____ Data extract

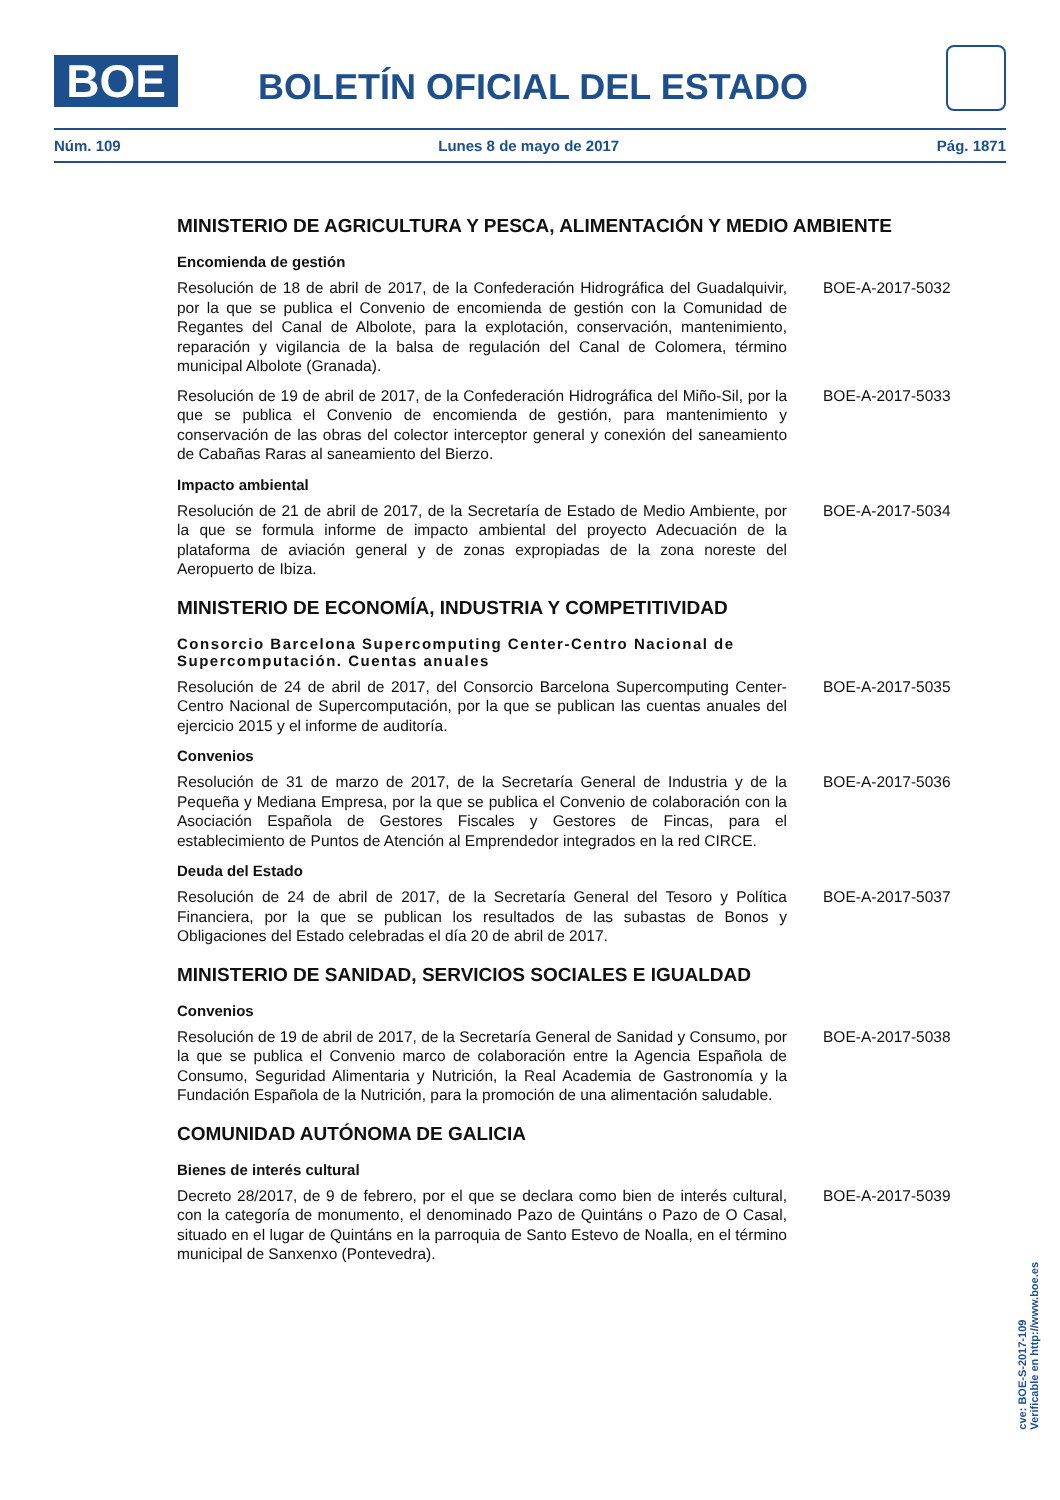BOE BOLETÍN OFICIAL DEL ESTADO
Núm. 109 Lunes 8 de mayo de 2017 Pág. 1871
MINISTERIO DE AGRICULTURA Y PESCA, ALIMENTACIÓN Y MEDIO AMBIENTE
Encomienda de gestión
Resolución de 18 de abril de 2017, de la Confederación Hidrográfica del Guadalquivir, por la que se publica el Convenio de encomienda de gestión con la Comunidad de Regantes del Canal de Albolote, para la explotación, conservación, mantenimiento, reparación y vigilancia de la balsa de regulación del Canal de Colomera, término municipal Albolote (Granada).
BOE-A-2017-5032
Resolución de 19 de abril de 2017, de la Confederación Hidrográfica del Miño-Sil, por la que se publica el Convenio de encomienda de gestión, para mantenimiento y conservación de las obras del colector interceptor general y conexión del saneamiento de Cabañas Raras al saneamiento del Bierzo.
BOE-A-2017-5033
Impacto ambiental
Resolución de 21 de abril de 2017, de la Secretaría de Estado de Medio Ambiente, por la que se formula informe de impacto ambiental del proyecto Adecuación de la plataforma de aviación general y de zonas expropiadas de la zona noreste del Aeropuerto de Ibiza.
BOE-A-2017-5034
MINISTERIO DE ECONOMÍA, INDUSTRIA Y COMPETITIVIDAD
Consorcio Barcelona Supercomputing Center-Centro Nacional de Supercomputación. Cuentas anuales
Resolución de 24 de abril de 2017, del Consorcio Barcelona Supercomputing Center-Centro Nacional de Supercomputación, por la que se publican las cuentas anuales del ejercicio 2015 y el informe de auditoría.
BOE-A-2017-5035
Convenios
Resolución de 31 de marzo de 2017, de la Secretaría General de Industria y de la Pequeña y Mediana Empresa, por la que se publica el Convenio de colaboración con la Asociación Española de Gestores Fiscales y Gestores de Fincas, para el establecimiento de Puntos de Atención al Emprendedor integrados en la red CIRCE.
BOE-A-2017-5036
Deuda del Estado
Resolución de 24 de abril de 2017, de la Secretaría General del Tesoro y Política Financiera, por la que se publican los resultados de las subastas de Bonos y Obligaciones del Estado celebradas el día 20 de abril de 2017.
BOE-A-2017-5037
MINISTERIO DE SANIDAD, SERVICIOS SOCIALES E IGUALDAD
Convenios
Resolución de 19 de abril de 2017, de la Secretaría General de Sanidad y Consumo, por la que se publica el Convenio marco de colaboración entre la Agencia Española de Consumo, Seguridad Alimentaria y Nutrición, la Real Academia de Gastronomía y la Fundación Española de la Nutrición, para la promoción de una alimentación saludable.
BOE-A-2017-5038
COMUNIDAD AUTÓNOMA DE GALICIA
Bienes de interés cultural
Decreto 28/2017, de 9 de febrero, por el que se declara como bien de interés cultural, con la categoría de monumento, el denominado Pazo de Quintáns o Pazo de O Casal, situado en el lugar de Quintáns en la parroquia de Santo Estevo de Noalla, en el término municipal de Sanxenxo (Pontevedra).
BOE-A-2017-5039
cve: BOE-S-2017-109
Verificable en http://www.boe.es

________

Every line of the listing above is to be set down verbatim, without the pictures.

→ **Final answer**
BOE BOLETÍN OFICIAL DEL ESTADO
Núm. 109 Lunes 8 de mayo de 2017 Pág. 1871
MINISTERIO DE AGRICULTURA Y PESCA, ALIMENTACIÓN Y MEDIO AMBIENTE
Encomienda de gestión
Resolución de 18 de abril de 2017, de la Confederación Hidrográfica del Guadalquivir, por la que se publica el Convenio de encomienda de gestión con la Comunidad de Regantes del Canal de Albolote, para la explotación, conservación, mantenimiento, reparación y vigilancia de la balsa de regulación del Canal de Colomera, término municipal Albolote (Granada).
BOE-A-2017-5032
Resolución de 19 de abril de 2017, de la Confederación Hidrográfica del Miño-Sil, por la que se publica el Convenio de encomienda de gestión, para mantenimiento y conservación de las obras del colector interceptor general y conexión del saneamiento de Cabañas Raras al saneamiento del Bierzo.
BOE-A-2017-5033
Impacto ambiental
Resolución de 21 de abril de 2017, de la Secretaría de Estado de Medio Ambiente, por la que se formula informe de impacto ambiental del proyecto Adecuación de la plataforma de aviación general y de zonas expropiadas de la zona noreste del Aeropuerto de Ibiza.
BOE-A-2017-5034
MINISTERIO DE ECONOMÍA, INDUSTRIA Y COMPETITIVIDAD
Consorcio Barcelona Supercomputing Center-Centro Nacional de Supercomputación. Cuentas anuales
Resolución de 24 de abril de 2017, del Consorcio Barcelona Supercomputing Center-Centro Nacional de Supercomputación, por la que se publican las cuentas anuales del ejercicio 2015 y el informe de auditoría.
BOE-A-2017-5035
Convenios
Resolución de 31 de marzo de 2017, de la Secretaría General de Industria y de la Pequeña y Mediana Empresa, por la que se publica el Convenio de colaboración con la Asociación Española de Gestores Fiscales y Gestores de Fincas, para el establecimiento de Puntos de Atención al Emprendedor integrados en la red CIRCE.
BOE-A-2017-5036
Deuda del Estado
Resolución de 24 de abril de 2017, de la Secretaría General del Tesoro y Política Financiera, por la que se publican los resultados de las subastas de Bonos y Obligaciones del Estado celebradas el día 20 de abril de 2017.
BOE-A-2017-5037
MINISTERIO DE SANIDAD, SERVICIOS SOCIALES E IGUALDAD
Convenios
Resolución de 19 de abril de 2017, de la Secretaría General de Sanidad y Consumo, por la que se publica el Convenio marco de colaboración entre la Agencia Española de Consumo, Seguridad Alimentaria y Nutrición, la Real Academia de Gastronomía y la Fundación Española de la Nutrición, para la promoción de una alimentación saludable.
BOE-A-2017-5038
COMUNIDAD AUTÓNOMA DE GALICIA
Bienes de interés cultural
Decreto 28/2017, de 9 de febrero, por el que se declara como bien de interés cultural, con la categoría de monumento, el denominado Pazo de Quintáns o Pazo de O Casal, situado en el lugar de Quintáns en la parroquia de Santo Estevo de Noalla, en el término municipal de Sanxenxo (Pontevedra).
BOE-A-2017-5039
cve: BOE-S-2017-109
Verificable en http://www.boe.es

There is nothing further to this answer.